* Assignment:
Please copy out the records that follow, word for word.

* Stored dataset items:
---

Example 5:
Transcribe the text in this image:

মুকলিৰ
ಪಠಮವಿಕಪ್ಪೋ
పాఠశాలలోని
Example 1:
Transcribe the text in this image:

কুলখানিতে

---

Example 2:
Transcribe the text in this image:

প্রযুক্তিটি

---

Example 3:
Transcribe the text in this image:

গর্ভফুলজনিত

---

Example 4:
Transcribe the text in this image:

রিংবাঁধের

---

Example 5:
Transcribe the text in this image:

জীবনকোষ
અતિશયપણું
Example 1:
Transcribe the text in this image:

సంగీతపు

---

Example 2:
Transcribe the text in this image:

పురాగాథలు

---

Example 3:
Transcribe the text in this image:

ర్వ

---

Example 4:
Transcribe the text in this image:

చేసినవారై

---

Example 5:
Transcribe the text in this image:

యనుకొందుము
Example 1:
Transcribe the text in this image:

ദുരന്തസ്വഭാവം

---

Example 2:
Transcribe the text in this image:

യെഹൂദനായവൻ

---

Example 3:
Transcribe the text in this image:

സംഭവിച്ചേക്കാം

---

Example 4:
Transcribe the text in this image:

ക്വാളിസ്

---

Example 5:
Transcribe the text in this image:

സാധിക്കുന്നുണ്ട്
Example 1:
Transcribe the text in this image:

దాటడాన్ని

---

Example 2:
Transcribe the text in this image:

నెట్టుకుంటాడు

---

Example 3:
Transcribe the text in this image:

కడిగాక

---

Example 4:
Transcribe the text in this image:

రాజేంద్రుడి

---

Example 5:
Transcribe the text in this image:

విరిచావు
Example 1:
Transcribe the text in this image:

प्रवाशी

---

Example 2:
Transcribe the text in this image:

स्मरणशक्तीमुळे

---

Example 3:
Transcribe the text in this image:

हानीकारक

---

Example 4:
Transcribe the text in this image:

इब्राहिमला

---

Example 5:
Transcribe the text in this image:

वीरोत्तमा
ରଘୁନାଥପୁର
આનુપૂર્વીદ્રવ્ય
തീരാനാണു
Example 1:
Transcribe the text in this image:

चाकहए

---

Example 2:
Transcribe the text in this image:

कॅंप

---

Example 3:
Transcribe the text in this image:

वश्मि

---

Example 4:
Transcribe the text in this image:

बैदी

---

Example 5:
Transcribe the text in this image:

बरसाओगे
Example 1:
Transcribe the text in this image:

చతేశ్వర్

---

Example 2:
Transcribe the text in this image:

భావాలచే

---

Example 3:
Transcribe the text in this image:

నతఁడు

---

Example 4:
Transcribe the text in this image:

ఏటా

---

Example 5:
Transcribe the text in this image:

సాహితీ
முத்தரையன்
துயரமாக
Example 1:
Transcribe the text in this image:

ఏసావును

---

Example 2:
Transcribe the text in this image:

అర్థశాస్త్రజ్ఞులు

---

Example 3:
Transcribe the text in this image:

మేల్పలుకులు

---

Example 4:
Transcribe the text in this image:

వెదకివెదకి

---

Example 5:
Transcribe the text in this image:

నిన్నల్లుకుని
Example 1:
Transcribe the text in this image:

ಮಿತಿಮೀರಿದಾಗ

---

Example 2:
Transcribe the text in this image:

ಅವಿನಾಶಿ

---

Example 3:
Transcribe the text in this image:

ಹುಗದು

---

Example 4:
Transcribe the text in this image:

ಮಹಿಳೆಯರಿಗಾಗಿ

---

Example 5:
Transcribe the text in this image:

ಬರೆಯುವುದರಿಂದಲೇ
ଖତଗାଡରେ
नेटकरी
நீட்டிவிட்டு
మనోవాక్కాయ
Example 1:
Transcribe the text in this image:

* Response to this exercise:
---

Example 5:
Transcribe the text in this image:

মুকলিৰ
ಪಠಮವಿಕಪ್ಪೋ
పాఠశాలలోని
Example 1:
Transcribe the text in this image:

কুলখানিতে

---

Example 2:
Transcribe the text in this image:

প্রযুক্তিটি

---

Example 3:
Transcribe the text in this image:

গর্ভফুলজনিত

---

Example 4:
Transcribe the text in this image:

রিংবাঁধের

---

Example 5:
Transcribe the text in this image:

জীবনকোষ
અતિશયપણું
Example 1:
Transcribe the text in this image:

సంగీతపు

---

Example 2:
Transcribe the text in this image:

పురాగాథలు

---

Example 3:
Transcribe the text in this image:

ర్వ

---

Example 4:
Transcribe the text in this image:

చేసినవారై

---

Example 5:
Transcribe the text in this image:

యనుకొందుము
Example 1:
Transcribe the text in this image:

ദുരന്തസ്വഭാവം

---

Example 2:
Transcribe the text in this image:

യെഹൂദനായവൻ

---

Example 3:
Transcribe the text in this image:

സംഭവിച്ചേക്കാം

---

Example 4:
Transcribe the text in this image:

ക്വാളിസ്

---

Example 5:
Transcribe the text in this image:

സാധിക്കുന്നുണ്ട്
Example 1:
Transcribe the text in this image:

దాటడాన్ని

---

Example 2:
Transcribe the text in this image:

నెట్టుకుంటాడు

---

Example 3:
Transcribe the text in this image:

కడిగాక

---

Example 4:
Transcribe the text in this image:

రాజేంద్రుడి

---

Example 5:
Transcribe the text in this image:

విరిచావు
Example 1:
Transcribe the text in this image:

प्रवाशी

---

Example 2:
Transcribe the text in this image:

स्मरणशक्तीमुळे

---

Example 3:
Transcribe the text in this image:

हानीकारक

---

Example 4:
Transcribe the text in this image:

इब्राहिमला

---

Example 5:
Transcribe the text in this image:

वीरोत्तमा
ରଘୁନାଥପୁର
આનુપૂર્વીદ્રવ્ય
തീരാനാണു
Example 1:
Transcribe the text in this image:

चाकहए

---

Example 2:
Transcribe the text in this image:

कॅंप

---

Example 3:
Transcribe the text in this image:

वश्मि

---

Example 4:
Transcribe the text in this image:

बैदी

---

Example 5:
Transcribe the text in this image:

बरसाओगे
Example 1:
Transcribe the text in this image:

చతేశ్వర్

---

Example 2:
Transcribe the text in this image:

భావాలచే

---

Example 3:
Transcribe the text in this image:

నతఁడు

---

Example 4:
Transcribe the text in this image:

ఏటా

---

Example 5:
Transcribe the text in this image:

సాహితీ
முத்தரையன்
துயரமாக
Example 1:
Transcribe the text in this image:

ఏసావును

---

Example 2:
Transcribe the text in this image:

అర్థశాస్త్రజ్ఞులు

---

Example 3:
Transcribe the text in this image:

మేల్పలుకులు

---

Example 4:
Transcribe the text in this image:

వెదకివెదకి

---

Example 5:
Transcribe the text in this image:

నిన్నల్లుకుని
Example 1:
Transcribe the text in this image:

ಮಿತಿಮೀರಿದಾಗ

---

Example 2:
Transcribe the text in this image:

ಅವಿನಾಶಿ

---

Example 3:
Transcribe the text in this image:

ಹುಗದು

---

Example 4:
Transcribe the text in this image:

ಮಹಿಳೆಯರಿಗಾಗಿ

---

Example 5:
Transcribe the text in this image:

ಬರೆಯುವುದರಿಂದಲೇ
ଖତଗାଡରେ
नेटकरी
நீட்டிவிட்டு
మనోవాక్కాయ
Example 1:
Transcribe the text in this image:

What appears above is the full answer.